Based on a measure previously introduced in the U.S. House of Representatives by Tennessee Democrat Steve Cohen, the Equal Employment for All Act would prohibit employers from requiring potential employees to disclose their credit history as part of the job application process. People applying for jobs requiring national security clearance would not be covered by the law and remain subject to credit checks by potential employers.

"It makes no sense to make it harder for people to get jobs because of a system of credit reporting that has no correlation with job performance and that can be riddled with inaccuracies," Warren said, citing a study from the Federal Trade Commission earlier this year that found errors in credit reports to be both common, and hard to correct.
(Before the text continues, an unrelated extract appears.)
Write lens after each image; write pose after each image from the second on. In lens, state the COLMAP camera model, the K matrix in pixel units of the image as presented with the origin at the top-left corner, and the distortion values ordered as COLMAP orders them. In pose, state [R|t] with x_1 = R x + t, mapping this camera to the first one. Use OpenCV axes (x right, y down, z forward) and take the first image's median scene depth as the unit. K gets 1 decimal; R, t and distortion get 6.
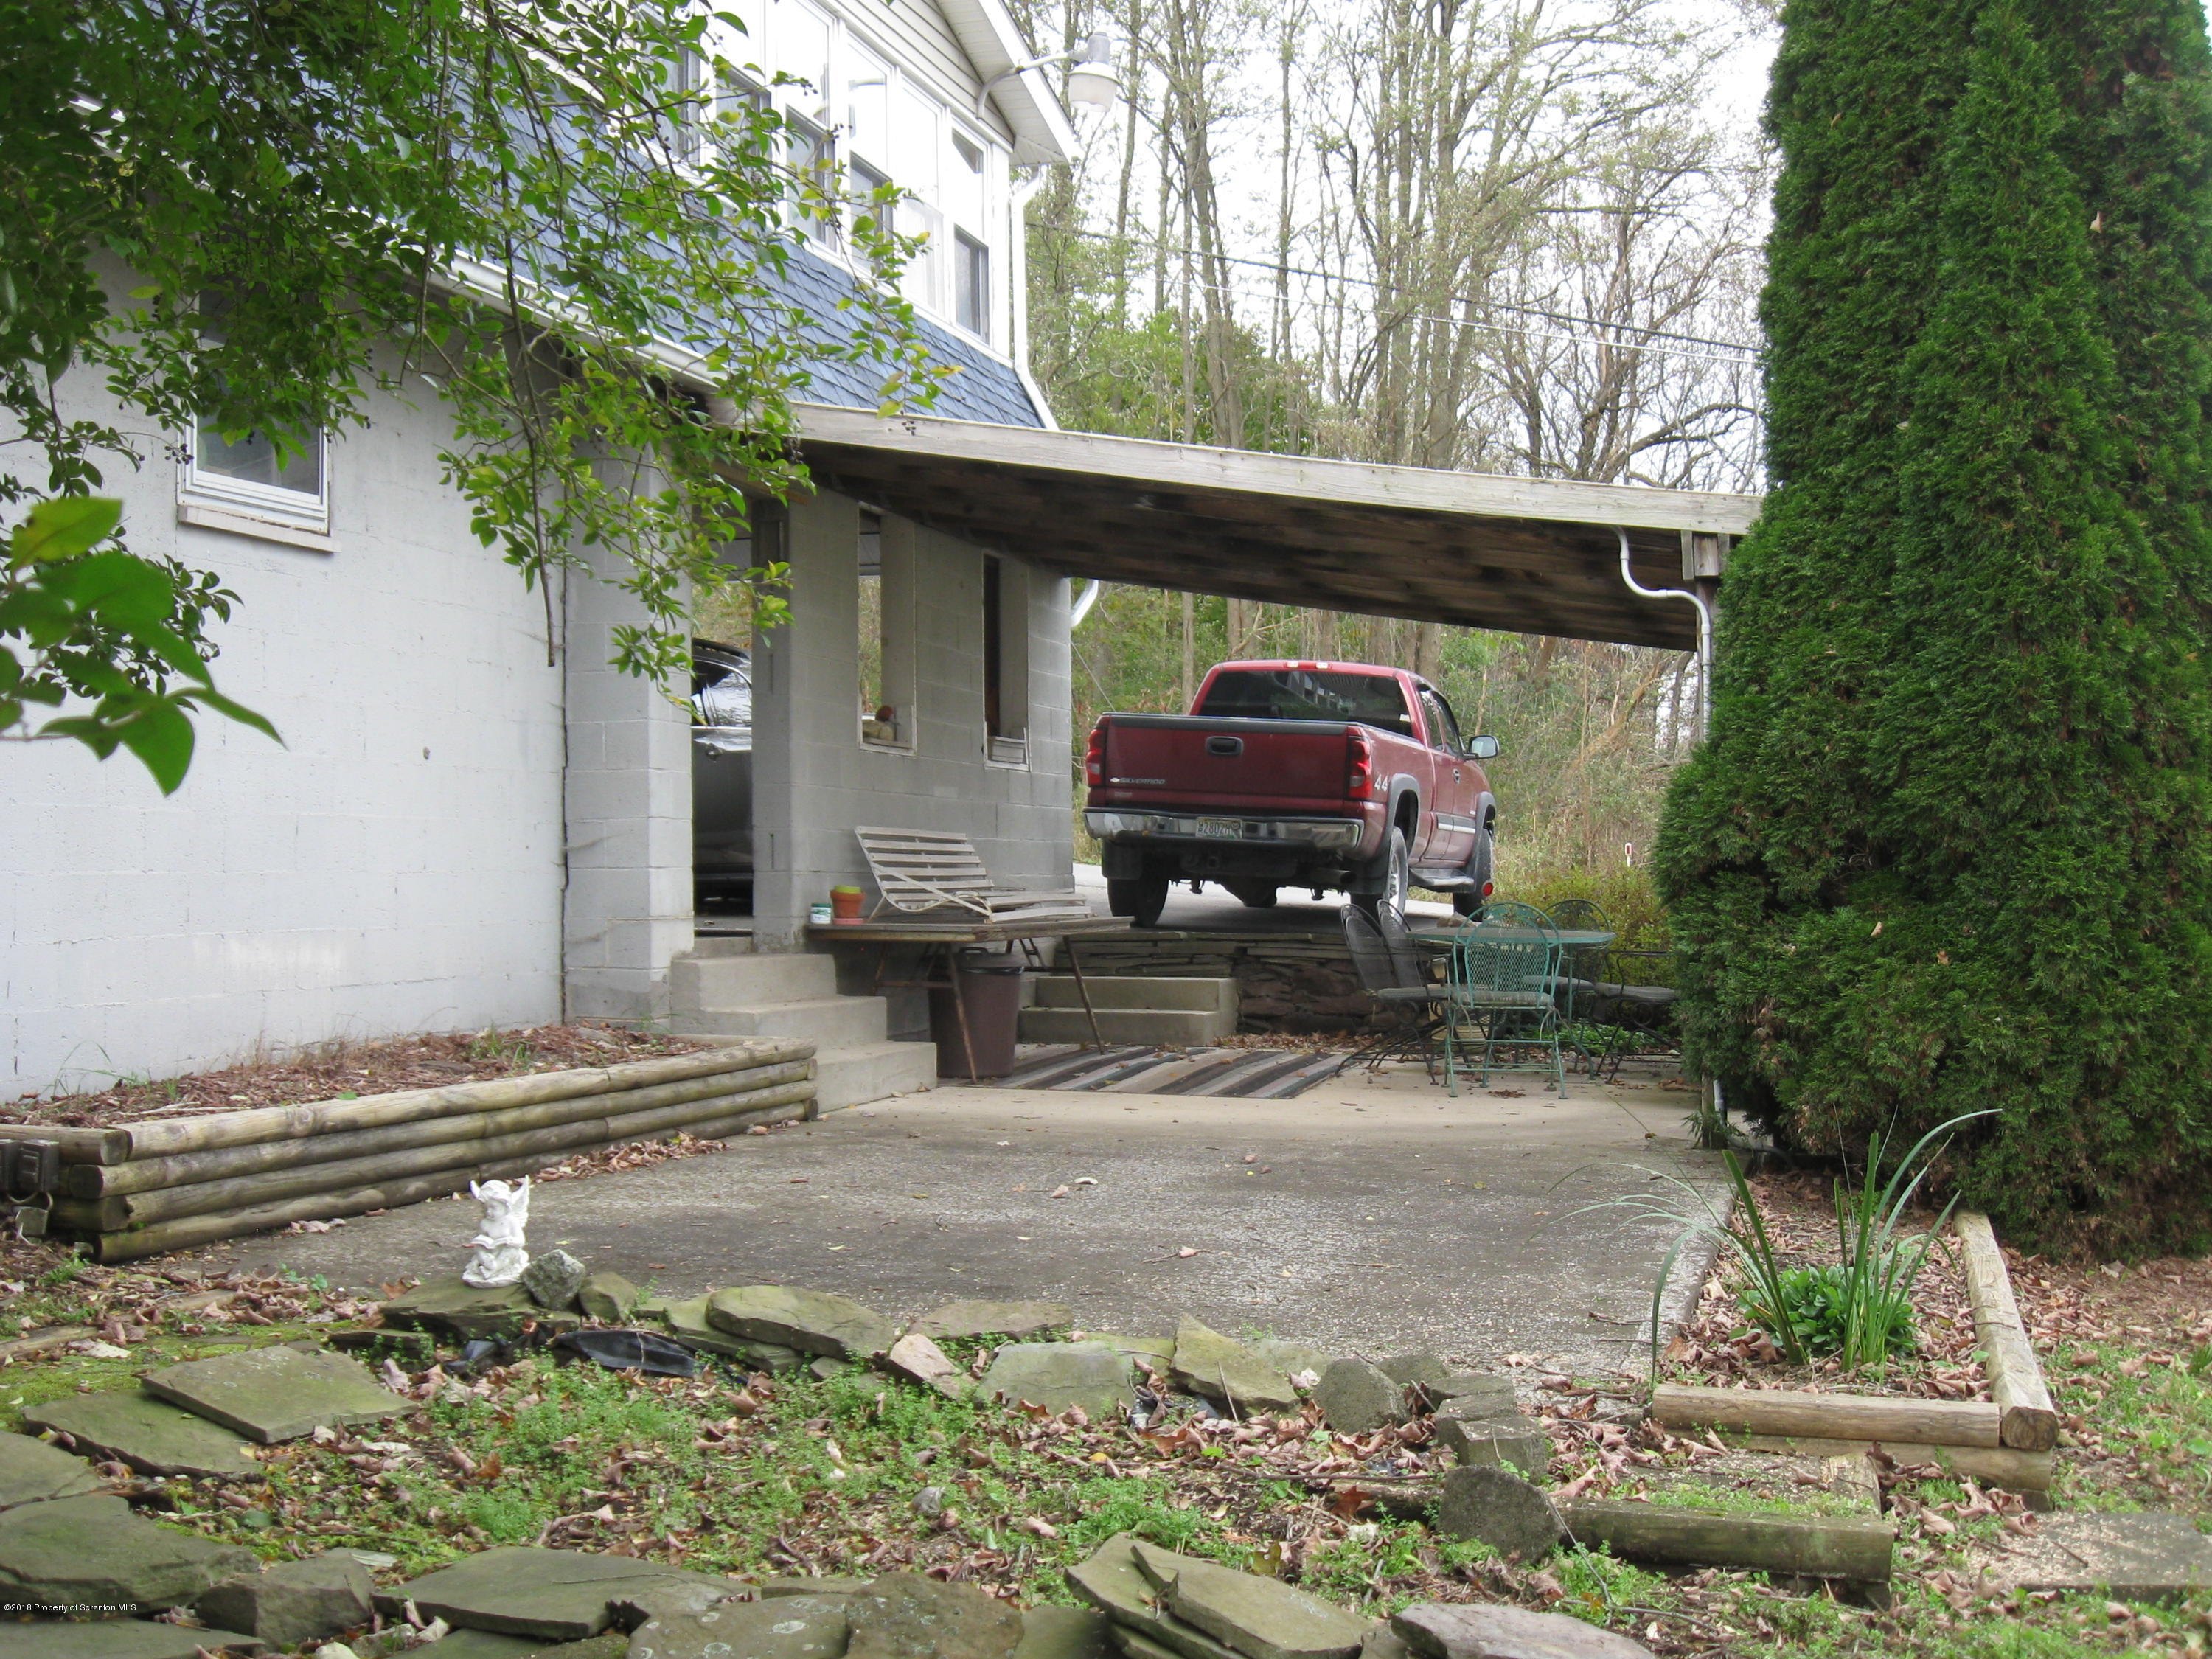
lens RADIAL K [[2583.7, 0, 1110.3], [0, 2583.7, 826.9], [0, 0, 1]] dist [-0.114790, 0.000000]
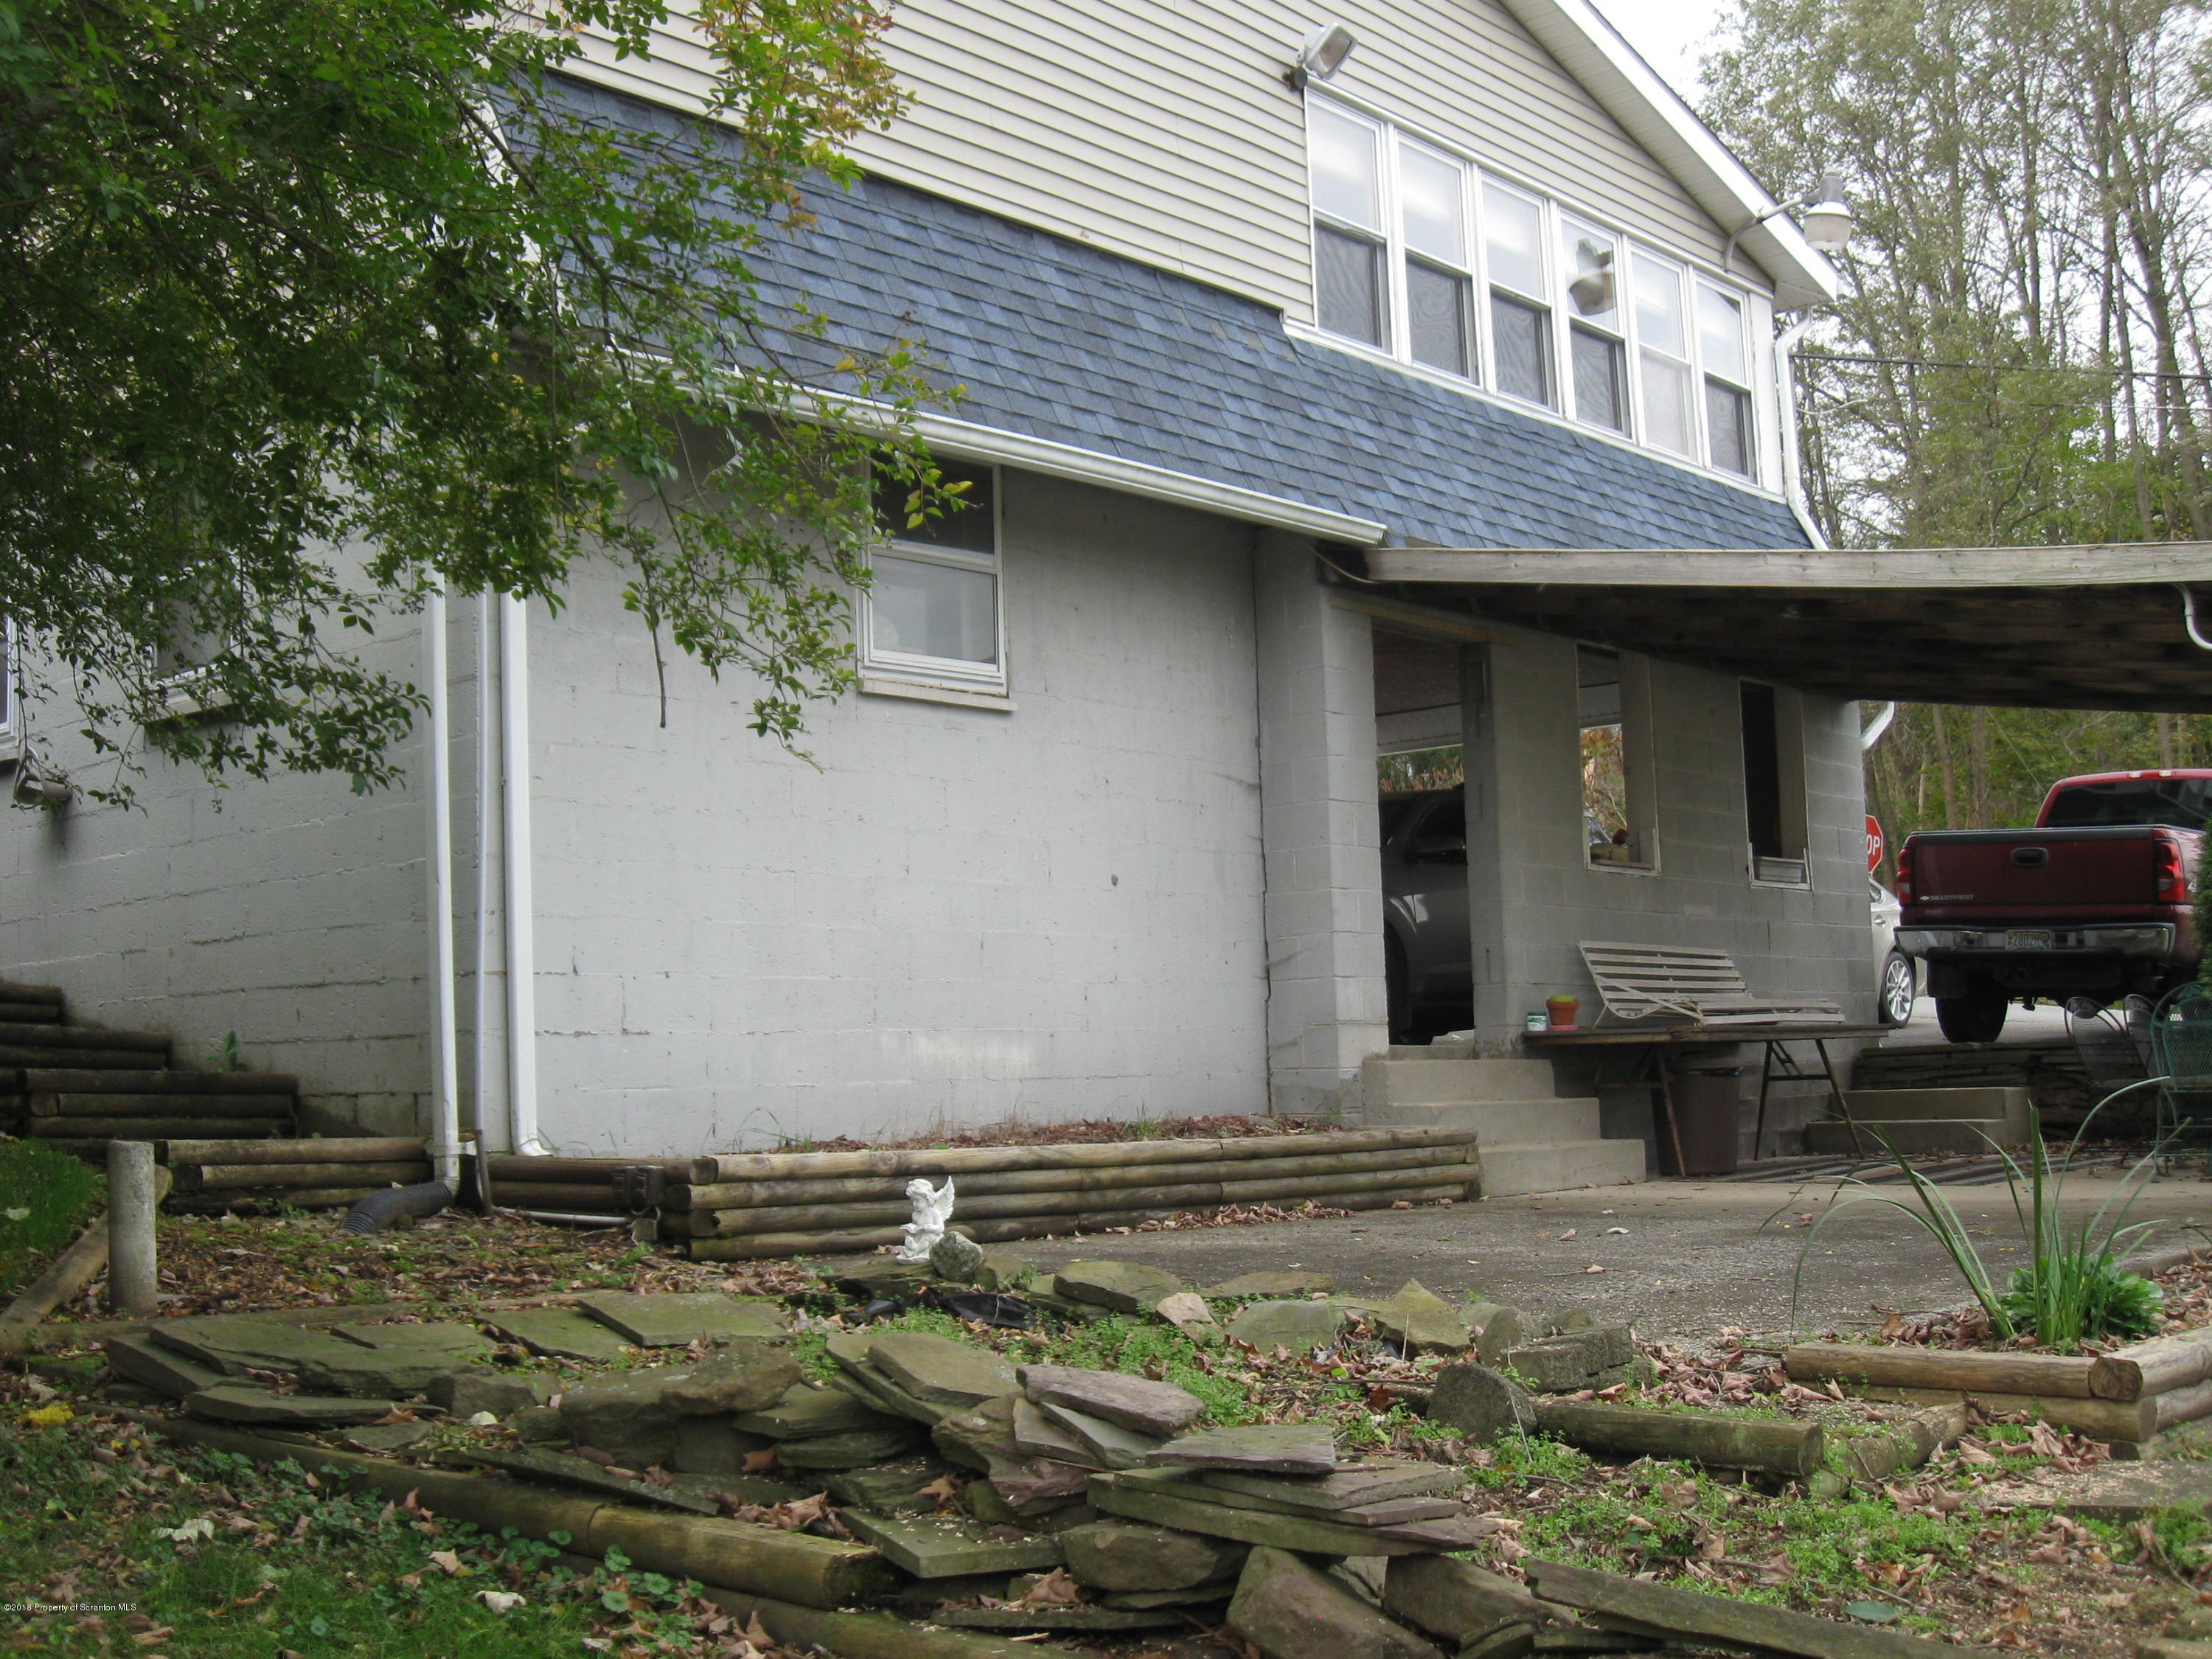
lens RADIAL K [[2583.7, 0, 1101.6], [0, 2583.7, 823.2], [0, 0, 1]] dist [-0.114790, 0.000000]
pose [[0.905157, -0.064050, -0.420225, 0.220370], [0.031849, 0.996023, -0.083211, 0.042641], [0.423883, 0.061935, 0.903597, -0.060539]]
The use of credit reports in evaluating prospective hires picked up steam in the late 1990s, as credit reporting agencies looked for -- and found -- an additional market in which to sell a product initially devised to help lenders evaluate whether to give individuals loans.

The use of credit reports prevents people from getting jobs they are qualified for and "can have a discriminatory impact," Amy Traub, senior policy analyst at Demos, a left-leaning think tank said. "Our research shows credit reports don't provide information that is actually useful for employers, don't show who is going to be a trustworthy or reliable and does not prevent theft or fraud."

The two main reasons employers conduct credit checks on job candidates are to prevent theft and embezzlement, and to reduce legal liability for negligent hiring, according to the Society for Human Resource Management (SHRM).

"SHRM opposes any legislation that would be an absolute bar for employers to have access to credit reports in the employment process, as the consequences of making a negligent hire are significant to employers, their clients and employees as well," Mike Aitken, the group's vice present of government affairs, said.

SHRM's research has found use of credit reports has fallen in recent years, a trend that Aitken attributed to the cost of the reports and the increasing spotlight on their use.

Ten states have passed legislation restricting the use of credit reports in hiring decisions, as did New York City in April.